Вся работа с утра валилась из рук. Илья пошел было в Пустыню, захотелось побыть одному, – но там кружил с застывшим взором Треверс, и Ефремов вернулся в медотсек.

– Опять Кен кружит, – пояснил он, отвечая на безмолвный вопрос Полины. – Неприятно.

– Делится?

– И, по-моему, активно. Вот бедняга. Идет, идет, потом вдруг останавливается и давай себя ощупывать: цел ли.

Илья снова уткнулся в ленты: вот уже четыре дня он проверял архив электронного диагноста. Полина сидела молча, демонстративно скрестив руки на груди.

– Ил, неужели тебе не надоело? – наконец спросила она. – Да, я сама советовала проверить психику членов экипажа. Ты это сделал. Разве записи диагноста не убедили тебя, что на Станции все в порядке?

– Убедили, – рассеянно кивнул Илья. – Я теперь только "лунатиками" занимаюсь. Ищу частности. Они представляются мне как отдельные понятные слова в потоке бессвязной речи, внятно произнесенные слова.

– Ты что? – Полина не скрывала недоумения. – Ты в самом деле считаешь хаотическую информацию речью? Ищешь в ней смысл?

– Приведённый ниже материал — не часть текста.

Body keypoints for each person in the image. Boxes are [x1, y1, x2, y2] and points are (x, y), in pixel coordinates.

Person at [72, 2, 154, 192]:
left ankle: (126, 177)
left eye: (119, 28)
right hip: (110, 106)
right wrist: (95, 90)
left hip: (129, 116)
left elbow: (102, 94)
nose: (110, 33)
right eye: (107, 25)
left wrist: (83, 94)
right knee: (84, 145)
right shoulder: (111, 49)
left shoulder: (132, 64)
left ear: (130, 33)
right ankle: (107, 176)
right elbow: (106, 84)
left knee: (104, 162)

– Нет, конечно. Волноводы, наверное, и есть волноводы – связующее звено... Команда – отчет о выполнении, опять команда... Но, может, кто-нибудь из медиумов понял команду?

Илья устало отстранил подставку с кассетами, и лентами. Он смотрел на Полину: ненавязчиво, ласково, будто приглашал вспомнить об их тайне, о тех безднах доверчивости, которые открылись им.

Полина замерла. Она дышала неровно и горячо, прикрыв глаза и покусывая губы. Смуглые руки ее, до сих пор свободно лежавшие на столе, вдруг напряглись, будто что-то отталкивали.

– Не надо, Илюшенька, – она покачала головой. – Не смотри на меня так... Мы должны разгадать тайну Окна. А потом... Потом мы найдем остров. Необитаемый остров. Я не могу любить между делом, Ил. Да, да, я, наверное, бешеная, ненасытная, чересчур искренняя. Какое счастье, что я родилась именно теперь, а не в прошлые века. Тогда все путали, путали... И ничего не понимали до конца – ни душу, ни тело...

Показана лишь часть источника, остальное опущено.